Refining the Connection Management

Notion also had to rethink their PgBouncer setup:

  1. Created four new PgBouncer clusters, each managing 24 databases.
  2. Increased connections per PgBouncer per shard to 8.
  3. Limited total connections per Postgres instance to 200.
  4. Enhanced system resilience by isolating potential PgBouncer issues.

Testing and Rollout

Before going live, Notion implemented a “Dark Read” testing strategy:

  1. Fetched data from both new and old databases on requests.
  2. Compared results for consistency, logging discrepancies.
  3. Limited comparisons to small queries and sampled a portion of requests.
  4. Introduced a 1-second delay for replication catch-up.

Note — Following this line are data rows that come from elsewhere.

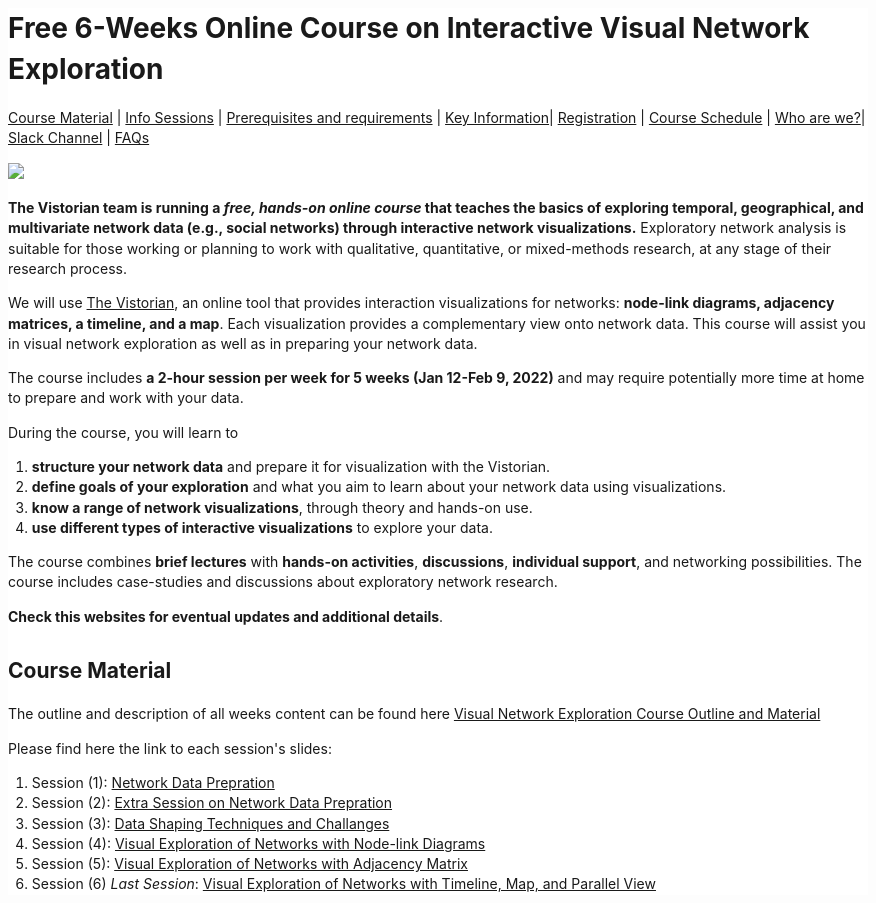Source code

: <link rel="stylesheet" type="text/css" href="assets/styles/style.css">

# Free 6-Weeks Online Course on Interactive Visual Network Exploration

[Course Material](#course-material) |  [Info Sessions](#info-sessions) | [Prerequisites and requirements](#prerequisites-and-requirements) |  [Key Information](#key-information)| [Registration](#registration) | [Course Schedule](#course-schedule) | [Who are we?](#who-are-we)| [Slack Channel](#slack-channel) | [FAQs](#faqs)

![](figures/vistorian-visualizations.png)

**The Vistorian team is running a *free, hands-on online course* that teaches the basics of exploring temporal, geographical, and multivariate network data (e.g., social networks) through interactive network visualizations.**
Exploratory network analysis is suitable for those working or planning to work with qualitative, quantitative, or mixed-methods research, at any stage of their research process.

We will use [The Vistorian](https://vistorian.github.io), an online tool that provides interaction visualizations for networks: **node-link diagrams, adjacency matrices, a timeline, and a map**. Each visualization provides a complementary view onto network data. This course will assist you in visual network exploration as well as in preparing your network data.

The course includes **a 2-hour session per week for 5 weeks (Jan 12-Feb 9, 2022)** and may require potentially more time at home to prepare and work with your data. 

During the course, you will learn to
1. **structure your network data** and prepare it for visualization with the Vistorian.
1. **define goals of your exploration** and what you aim to learn about your network data using visualizations.
1. **know a range of network visualizations**, through theory and hands-on use. 
1. **use different types of interactive visualizations** to explore your data.

The course combines **brief lectures** with **hands-on activities**, **discussions**, **individual support**, and networking possibilities. The course includes case-studies and discussions about exploratory network research.

**Check this websites for eventual updates and additional details**.
## Course Material

The outline and description of all weeks content can be found here [Visual Network Exploration Course Outline and Material](/visualNetworkExp.md)

Please find here the link to each session's slides:
1. Session (1): [Network Data Prepration](/networkExp_courseMaterial/INE%20Course%20_%20Week%20(1)%20Network%20Data%20Preparation.pdf)
2. Session (2): [Extra Session on Network Data Prepration](/networkExp_courseMaterial/INE%20Course%20_%20Week%20(2)%20Extra%20Session%20on%20Data%20Preparation%20.pdf)
3. Session (3): [Data Shaping Techniques and Challanges](/networkExp_courseMaterial/INE%20Course%20_%20Week%20(3)%20Data%20Shaping%20Techniques%20and%20Challenges.pdf)
4. Session (4): [Visual Exploration of Networks with Node-link Diagrams](/networkExp_courseMaterial/INE%20Course%20_%20Week%20(4)%20Exploring%20Network%20with%20Node-links.pdf)
5. Session (5): [Visual Exploration of Networks with Adjacency Matrix](/networkExp_courseMaterial/INE%20Course%20_%20Week%20(5)%20Exploring%20Network%20with%20Adjacency%20Matrix.pdf)
6. Session (6) _Last Session_: [Visual Exploration of Networks with Timeline, Map, and Parallel View](/networkExp_courseMaterial/INE%20Course%20_%20Week%20(6)%20Exploring%20Network%20with%20maps%2C%20timeline%20and%20multiview.pdf)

The final failover process involved:

  1. Pausing traffic and allowing ongoing queries to complete.
  2. Ensuring new databases were fully caught up.
  3. Updating configurations and reversing replication direction as a precaution.
  4. Resuming traffic to the new shards.

The Results

Notion’s resharding project was a resounding success:

  1. Dramatically increased capacity.
  2. Improved performance, with CPU and IOPS utilization dropping from 90% to around 20% during peak traffic.
  3. Future-proofed their architecture to handle continued growth.

Through careful planning, innovative problem-solving, and meticulous execution, Notion transformed a potential disaster into a triumph of database engineering. Their journey offers valuable lessons for any growing tech company facing the challenges of scale.